Dataset records =>
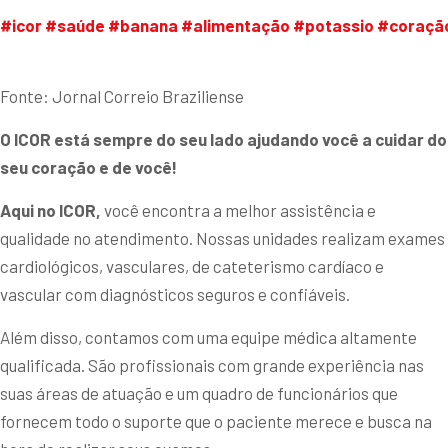
#icor
#saúde
#banana
#alimentação
#potassio
#coraçã
Fonte: Jornal Correio Braziliense
O ICOR está sempre do seu lado ajudando você a cuidar do
seu coração e de você!
Aqui no ICOR,
você encontra a melhor assistência e
qualidade no atendimento. Nossas unidades realizam exames
cardiológicos, vasculares, de cateterismo cardíaco e
vascular com diagnósticos seguros e confiáveis.
Além disso, contamos com uma equipe médica altamente
qualificada. São profissionais com grande experiência nas
suas áreas de atuação e um quadro de funcionários que
fornecem todo o suporte que o paciente merece e busca na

Exercise =>
Only the lines from the one that contains "Além disso, contamos" to the end of the data should be output, exactly as they appear.

Answer area =>
Além disso, contamos com uma equipe médica altamente
qualificada. São profissionais com grande experiência nas
suas áreas de atuação e um quadro de funcionários que
fornecem todo o suporte que o paciente merece e busca na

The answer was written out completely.